I have always been a cautious and reserved individual. I always wear a helmet when I ride my bike. I keep a healthy distance between myself and the edge of a cliff, whether there's a railing or not. I can't stand roller coasters; I even freak out when my dad accelerates his car quickly. I throw out food that's even slightly suspicious. I don't really care for big parties or wild music. Some of this is because of my anxieties. Some of it is because of how I was raised. And much of it is simply my natural personality.
According to most media, and even some people I consider friends, that makes me weird and boring.
I always get excited when I see a character like myself in a movie or on television. Someone who is happy living a quieter life, playing by the rules. However, at least in my experience, this rarely lasts. Usually the character meets someone who breaks them out of their shell, drags them off on an adventure, or shows them all that they've been missing. I hate this trope because this scenario is very familiar to me.
All of my life people have tried to do this to me. Most of them have good intentions. They enjoy something and they want me to enjoy it too. Most of the time I'm okay with this. I want people to enjoy my hobbies too, it's human nature to want to share our experiences and passions. But sometimes it just goes too far. Basketball is a prime example. I like watching other people play basketball, and there was a time I didn't mind playing it either, for class or recess, but I have no interest in playing competitively. I have poor depth perception and I don't care for having people all over me. The problem is that I'm tall.
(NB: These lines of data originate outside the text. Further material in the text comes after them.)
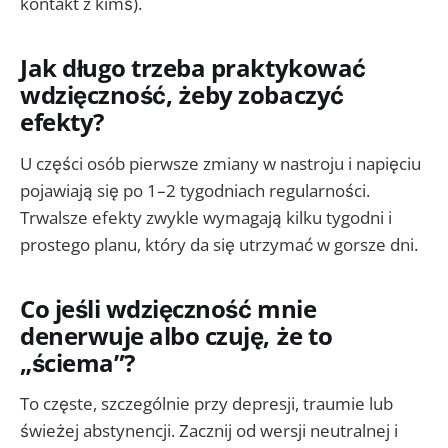
kontakt z kimś).
Jak długo trzeba praktykować
wdzięczność, żeby zobaczyć
efekty?
U części osób pierwsze zmiany w nastroju i napięciu
pojawiają się po 1–2 tygodniach regularności.
Trwalsze efekty zwykle wymagają kilku tygodni i
prostego planu, który da się utrzymać w gorsze dni.
Co jeśli wdzięczność mnie
denerwuje albo czuję, że to
„ściema”?
To częste, szczególnie przy depresji, traumie lub
świeżej abstynencji. Zacznij od wersji neutralnej i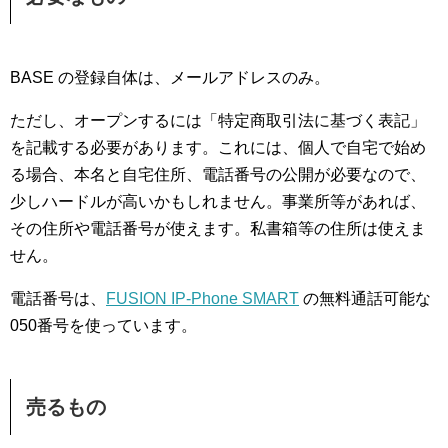
BASE の登録自体は、メールアドレスのみ。
ただし、オープンするには「特定商取引法に基づく表記」
を記載する必要があります。これには、個人で自宅で始め
る場合、本名と自宅住所、電話番号の公開が必要なので、
少しハードルが高いかもしれません。事業所等があれば、
その住所や電話番号が使えます。私書箱等の住所は使えま
せん。
電話番号は、
FUSION IP-Phone SMART
の無料通話可能な
050番号を使っています。
売るもの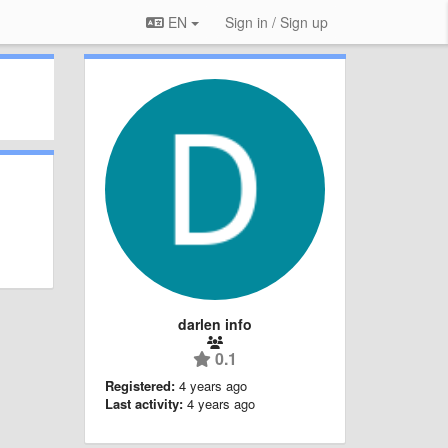
EN
Sign in / Sign up
darlen info
0.1
Registered:
4 years ago
Last activity:
4 years ago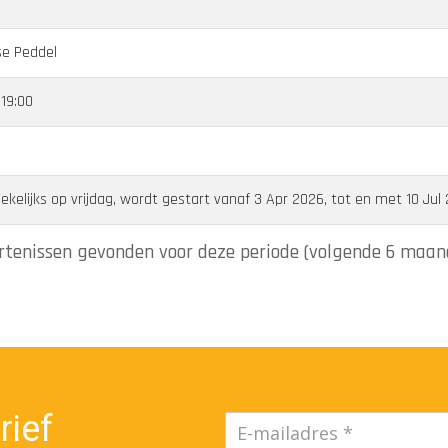
e Peddel
19:00
elijks op vrijdag, wordt gestart vanaf 3 Apr 2026, tot en met 10 Jul
tenissen gevonden voor deze periode (volgende 6 maan
rief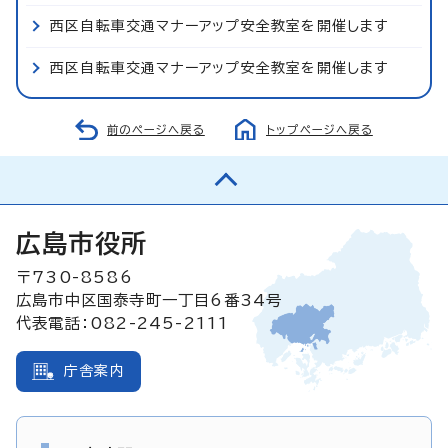
西区自転車交通マナーアップ安全教室を開催します
西区自転車交通マナーアップ安全教室を開催します
前のページへ戻る
トップページへ戻る
広島市役所
〒730-8586
広島市中区国泰寺町一丁目6番34号
代表電話：082-245-2111
庁舎案内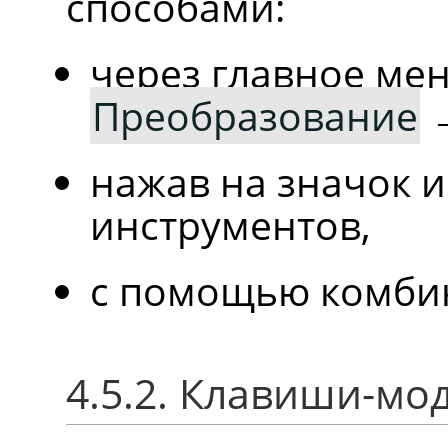
способами:
через главное м
Преобразование
нажав на значок 
инструментов,
с помощью комби
4.5.2. Клавиши-м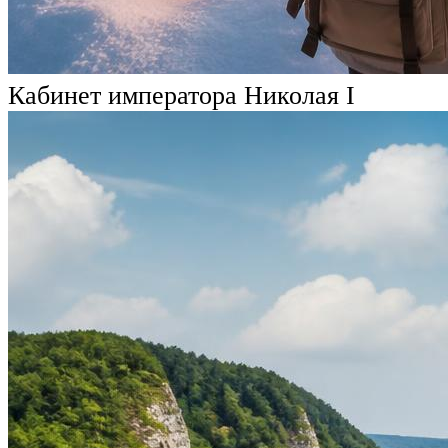
Кабинет императора Николая I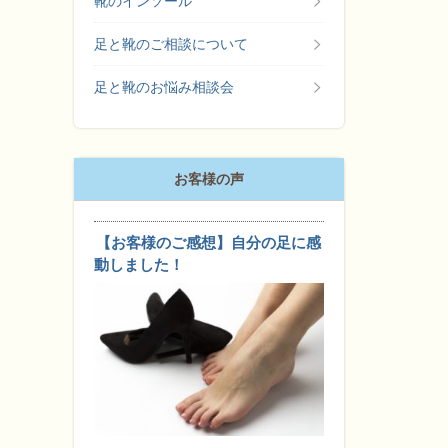
靴のインソール
足と靴のご相談について
足と靴のお悩み相談会
お客様の声
【お客様のご感想】自分の足に感
動しました！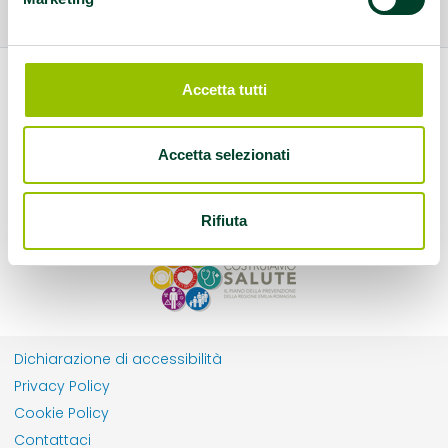
Accetta tutti
Accetta selezionati
Rifiuta
Dichiarazione di accessibilità
Privacy Policy
Cookie Policy
Contattaci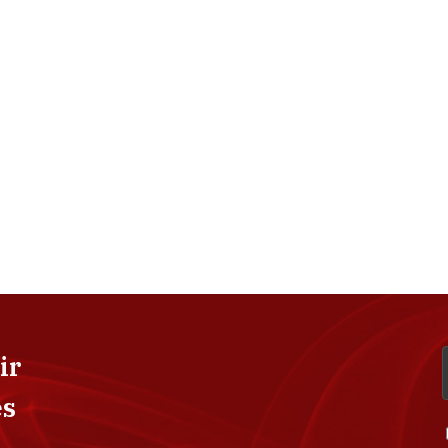
ir
es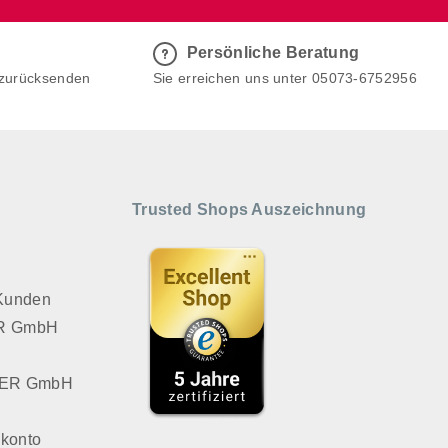
Persönliche Beratung
 zurücksenden
Sie erreichen uns unter 05073-6752956
Trusted Shops Auszeichnung
 Kunden
VER GmbH
LVER GmbH
konto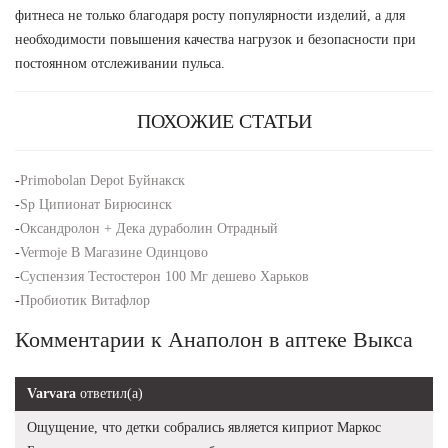
фитнеса не только благодаря росту популярности изделий, а для
необходимости повышения качества нагрузок и безопасности при
постоянном отслеживании пульса.
ПОХОЖИЕ СТАТЬИ
-
Primobolan Depot Буйнакск
-
Sp Ципионат Бирюсинск
-
Оксандролон + Дека дураболин Отрадный
-
Vermoje В Магазине Одинцово
-
Суспензия Тестостерон 100 Мг дешево Харьков
-
Пробиотик Витафлор
Комментарии к Анаполон в аптеке Выкса
Varvara
ответил(а)
Ощущение, что детки собрались является киприот Маркос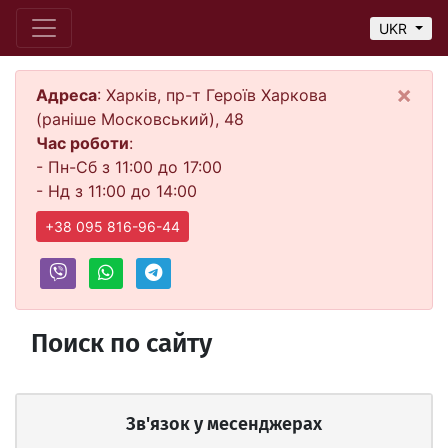
UKR
×
Адреса
: Харків, пр-т Героїв Харкова
(раніше Московський), 48
Час роботи
:
- Пн-Сб з 11:00 до 17:00
- Нд з 11:00 до 14:00
+38 095 816-96-44
Поиск по сайту
Зв'язок у месенджерах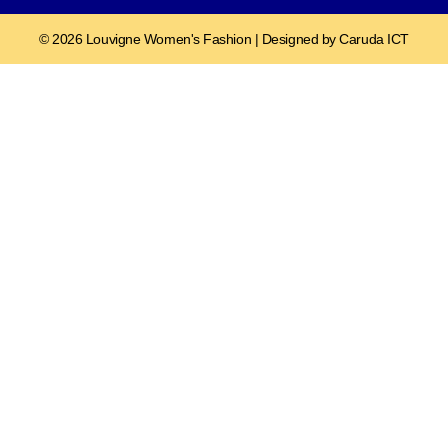
© 2026 Louvigne Women's Fashion | Designed by Caruda ICT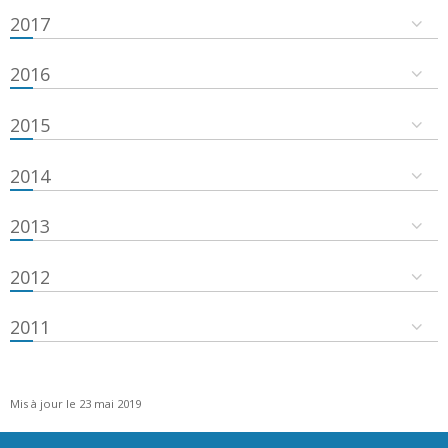
2017
2016
2015
2014
2013
2012
2011
Mis à jour le 23 mai 2019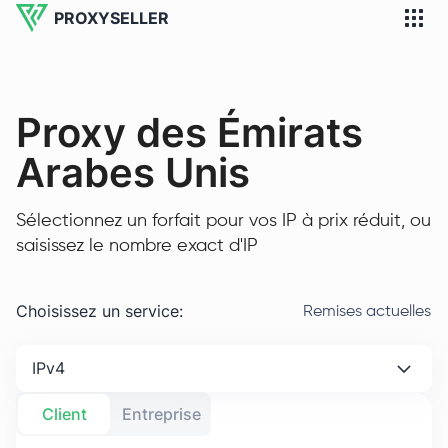
PROXYSELLER
Proxy des Émirats
Arabes Unis
Sélectionnez un forfait pour vos IP à prix réduit, ou
saisissez le nombre exact d'IP
Choisissez un service
:
Remises actuelles
IPv4
Client
Entreprise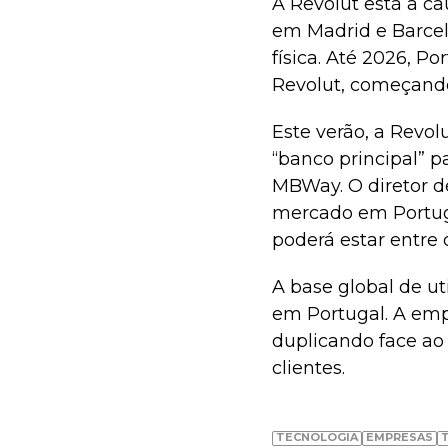
A Revolut está a ca
em Madrid e Barce
física. Até 2026, P
Revolut, começando
Este verão, a Revolu
“banco principal” p
MBWay. O diretor d
mercado em Portuga
poderá estar entre 
A base global de ut
em Portugal. A emp
duplicando face ao
clientes.
TECNOLOGIA
EMPRESAS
Apparently, regardless of my vision problems and personal preferences, this means that I was born to play basketball. Most people eventually accepted my decision that basketball just wasn't for me, but not everyone. One individual brought it up every single time we crossed paths. They even started to call me "basketball player" instead of my name. It was kind of nice at first to have an adult take an interest in me and think I was capable, but it got old. After a while it started to feel disrespectful. This person was completely ignoring what I wanted and was interested in, my identity, for who they thought I should be.
I've had friends, people I cared about and even looked up to, mock and disregard my interests. Because they don't enjoy going to museums reading books for hours on end, they can't fathom the idea that I do. They can't imagine that there is more than one way to have a good time. And really this is the root of the problem. We all, I absolutely include myself in this, tend to forget that there are other ways of looking at the world besides our own. We forget that not everyone has the same definition of fun or beauty or excitement. That's a good thing--can you imagine a world where everyone was exactly the same? I don't know about you, but to me that sounds pretty boring. We just have to remember that with this beautiful diversity of opinion and viewpoint comes compromise. We need to consider the personalities and interests of others. If we do, I think we can make our relationships stronger and maybe even make our world a little better.